::: Excerpt to read :::

Oregon Curriculum Network
Discovering Math with Python

Chapter 1: WELCOME TO PYTHON

Have a seat, relax. Enjoy learning new things.

Lets quote from the Python website, why not, about what Python itself actually is:

What is Python? Executive Summary

Python is an interpreted, object-oriented, high-level programming language with dynamic semantics. Its high-level built in data structures, combined with dynamic typing and dynamic binding, make it very attractive for Rapid Application Development, as well as for use as a scripting or glue language to connect existing components together.

Python's simple, easy to learn syntax emphasizes readability and therefore reduces the cost of program maintenance.

Python supports modules and packages, which encourages program modularity and code reuse. The Python interpreter and the extensive standard library are available in source or binary form without charge for all major platforms, and can be freely distributed.

:::

Work to complete:
1. According to the Python chapter excerpt, what does Python's simple syntax emphasize?
2. Revise the Python chapter excerpt starting at "Lets quote from" and ending at "be freely distributed.", substituting "built-in library" for "standard library".
3. Write the next part of the Python chapter excerpt, picking up after its last sentence.

::: Dataset rows :::

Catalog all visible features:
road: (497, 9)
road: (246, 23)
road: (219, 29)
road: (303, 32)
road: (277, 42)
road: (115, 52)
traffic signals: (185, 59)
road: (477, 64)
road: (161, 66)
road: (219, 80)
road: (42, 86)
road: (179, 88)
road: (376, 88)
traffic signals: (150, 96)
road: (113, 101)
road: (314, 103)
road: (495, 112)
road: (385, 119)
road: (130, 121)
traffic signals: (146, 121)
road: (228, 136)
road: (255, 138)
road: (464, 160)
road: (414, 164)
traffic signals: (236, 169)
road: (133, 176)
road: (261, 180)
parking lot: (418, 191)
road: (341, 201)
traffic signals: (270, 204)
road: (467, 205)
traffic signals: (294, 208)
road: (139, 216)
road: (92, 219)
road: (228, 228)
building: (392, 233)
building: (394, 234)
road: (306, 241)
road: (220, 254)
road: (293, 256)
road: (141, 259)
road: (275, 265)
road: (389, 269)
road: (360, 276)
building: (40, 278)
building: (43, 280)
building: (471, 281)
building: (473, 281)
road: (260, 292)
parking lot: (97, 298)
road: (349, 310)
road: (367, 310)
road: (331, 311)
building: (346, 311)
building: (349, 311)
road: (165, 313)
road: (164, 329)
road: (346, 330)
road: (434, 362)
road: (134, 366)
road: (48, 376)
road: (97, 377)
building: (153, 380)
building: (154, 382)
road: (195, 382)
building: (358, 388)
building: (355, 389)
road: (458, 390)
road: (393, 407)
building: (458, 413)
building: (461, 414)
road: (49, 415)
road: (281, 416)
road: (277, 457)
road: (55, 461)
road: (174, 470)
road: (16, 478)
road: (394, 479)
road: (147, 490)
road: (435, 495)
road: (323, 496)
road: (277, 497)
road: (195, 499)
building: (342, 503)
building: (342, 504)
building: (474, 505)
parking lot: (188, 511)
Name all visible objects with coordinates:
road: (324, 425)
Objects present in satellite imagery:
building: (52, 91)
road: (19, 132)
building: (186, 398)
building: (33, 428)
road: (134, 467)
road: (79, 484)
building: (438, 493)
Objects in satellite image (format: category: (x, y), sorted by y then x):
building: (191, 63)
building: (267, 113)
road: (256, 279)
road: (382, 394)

:::

Answers for the tasks:
1. Readability.

2.
Lets quote from the Python website, why not, about what Python itself actually is:

What is Python? Executive Summary

Python is an interpreted, object-oriented, high-level programming language with dynamic semantics. Its high-level built in data structures, combined with dynamic typing and dynamic binding, make it very attractive for Rapid Application Development, as well as for use as a scripting or glue language to connect existing components together.

Python's simple, easy to learn syntax emphasizes readability and therefore reduces the cost of program maintenance.

Python supports modules and packages, which encourages program modularity and code reuse. The Python interpreter and the extensive built-in library are available in source or binary form without charge for all major platforms, and can be freely distributed.

3.
Who uses Python?

Lets check some testimonials.

Is Python already installed on your computer? If so, where does it live?


In [1]:
# what do they mean by "high-level built in data structures"?  
# Lets see (notice how we use the pound sign to do comments)

# square brackets for a list (like an array)
zoo = ["monkey", "bear", "otter"]  

# curly braces with key:value pairs, for a dict (lookup table)
ages = {"monkey":3, "bear":2.5, "otter":1.5} 

# curly braces with elements for a set
tools = {"hammer", "screwdriver", "drill", "wrench"}

Think of data structures as like tools. You'll use them to store and retrieve values, to implement more complicated procedures, or algorithms. Data structures hold data.

As a preview of how we might get that data in the first place, lets skip ahead and start using the Python library.

Actually, lets start outside the Standard Library using a 3rd party tool, pandas. Here's a link to a well-known book: Python for Data Analysis by William McKinney, who started pandas. You can also watch him on Youtube.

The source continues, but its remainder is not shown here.